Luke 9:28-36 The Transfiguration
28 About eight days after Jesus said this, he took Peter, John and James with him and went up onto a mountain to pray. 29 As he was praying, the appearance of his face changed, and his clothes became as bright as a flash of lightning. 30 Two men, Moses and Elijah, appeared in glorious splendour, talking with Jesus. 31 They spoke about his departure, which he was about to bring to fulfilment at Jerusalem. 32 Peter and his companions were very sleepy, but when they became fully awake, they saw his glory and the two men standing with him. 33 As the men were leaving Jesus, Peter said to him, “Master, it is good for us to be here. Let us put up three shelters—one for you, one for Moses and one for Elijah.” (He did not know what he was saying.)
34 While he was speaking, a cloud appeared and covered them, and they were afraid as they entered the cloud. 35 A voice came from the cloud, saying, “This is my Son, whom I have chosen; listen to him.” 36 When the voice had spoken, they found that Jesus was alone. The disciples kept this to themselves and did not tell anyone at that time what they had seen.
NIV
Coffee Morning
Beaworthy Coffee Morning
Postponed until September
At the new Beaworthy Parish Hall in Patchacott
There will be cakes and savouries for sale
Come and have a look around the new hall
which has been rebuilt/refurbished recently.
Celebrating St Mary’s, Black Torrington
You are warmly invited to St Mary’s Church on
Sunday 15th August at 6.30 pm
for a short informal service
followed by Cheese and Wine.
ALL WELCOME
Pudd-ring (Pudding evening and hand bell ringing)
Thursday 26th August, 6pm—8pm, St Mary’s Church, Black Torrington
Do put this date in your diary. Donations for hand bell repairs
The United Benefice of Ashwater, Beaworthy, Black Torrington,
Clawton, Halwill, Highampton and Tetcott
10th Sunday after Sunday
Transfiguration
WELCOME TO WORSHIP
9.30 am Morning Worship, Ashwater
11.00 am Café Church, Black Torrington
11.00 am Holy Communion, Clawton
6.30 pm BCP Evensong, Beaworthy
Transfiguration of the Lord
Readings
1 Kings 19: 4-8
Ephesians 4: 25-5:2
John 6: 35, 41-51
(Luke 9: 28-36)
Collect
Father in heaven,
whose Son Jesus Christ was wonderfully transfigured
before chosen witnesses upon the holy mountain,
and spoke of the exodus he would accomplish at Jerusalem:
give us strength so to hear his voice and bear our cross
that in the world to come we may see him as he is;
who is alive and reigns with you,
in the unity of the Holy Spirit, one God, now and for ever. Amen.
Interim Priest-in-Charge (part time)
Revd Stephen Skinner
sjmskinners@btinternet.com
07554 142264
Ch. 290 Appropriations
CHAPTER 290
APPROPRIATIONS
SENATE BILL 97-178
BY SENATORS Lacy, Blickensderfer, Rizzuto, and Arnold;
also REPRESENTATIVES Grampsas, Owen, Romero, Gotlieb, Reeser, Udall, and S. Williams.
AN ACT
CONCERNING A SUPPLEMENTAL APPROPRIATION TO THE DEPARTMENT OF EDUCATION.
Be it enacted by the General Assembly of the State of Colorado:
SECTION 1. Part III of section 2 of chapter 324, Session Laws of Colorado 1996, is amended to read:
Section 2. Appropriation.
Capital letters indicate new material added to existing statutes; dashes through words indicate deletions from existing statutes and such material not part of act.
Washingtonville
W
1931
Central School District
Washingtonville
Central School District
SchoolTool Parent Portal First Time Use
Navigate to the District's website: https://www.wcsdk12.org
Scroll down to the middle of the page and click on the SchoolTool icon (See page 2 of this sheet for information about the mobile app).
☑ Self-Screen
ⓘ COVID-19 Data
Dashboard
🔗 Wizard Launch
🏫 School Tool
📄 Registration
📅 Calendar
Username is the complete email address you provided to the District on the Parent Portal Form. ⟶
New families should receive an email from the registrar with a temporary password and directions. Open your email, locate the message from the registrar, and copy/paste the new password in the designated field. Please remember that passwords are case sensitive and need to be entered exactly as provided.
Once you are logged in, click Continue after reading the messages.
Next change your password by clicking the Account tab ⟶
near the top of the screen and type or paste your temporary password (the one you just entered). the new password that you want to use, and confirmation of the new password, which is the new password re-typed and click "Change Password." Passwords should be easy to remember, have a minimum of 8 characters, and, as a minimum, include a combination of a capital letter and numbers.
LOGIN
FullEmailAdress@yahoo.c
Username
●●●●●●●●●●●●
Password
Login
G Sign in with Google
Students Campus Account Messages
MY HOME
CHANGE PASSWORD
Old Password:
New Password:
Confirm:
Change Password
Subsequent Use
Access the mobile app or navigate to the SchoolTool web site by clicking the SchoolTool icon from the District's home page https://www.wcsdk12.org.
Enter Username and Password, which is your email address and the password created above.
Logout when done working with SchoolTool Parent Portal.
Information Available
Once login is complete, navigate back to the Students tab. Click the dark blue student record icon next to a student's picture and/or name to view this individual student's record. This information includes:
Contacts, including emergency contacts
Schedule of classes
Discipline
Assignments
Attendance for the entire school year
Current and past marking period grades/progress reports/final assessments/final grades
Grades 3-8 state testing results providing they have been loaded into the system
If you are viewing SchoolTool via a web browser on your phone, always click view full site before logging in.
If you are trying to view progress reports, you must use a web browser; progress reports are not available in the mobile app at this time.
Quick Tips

#####

## Goal of the exercise
Where a line in the records above includes the string "https", show it.

## Output of the exercise
Navigate to the District's website: https://www.wcsdk12.org
Access the mobile app or navigate to the SchoolTool web site by clicking the SchoolTool icon from the District's home page https://www.wcsdk12.org.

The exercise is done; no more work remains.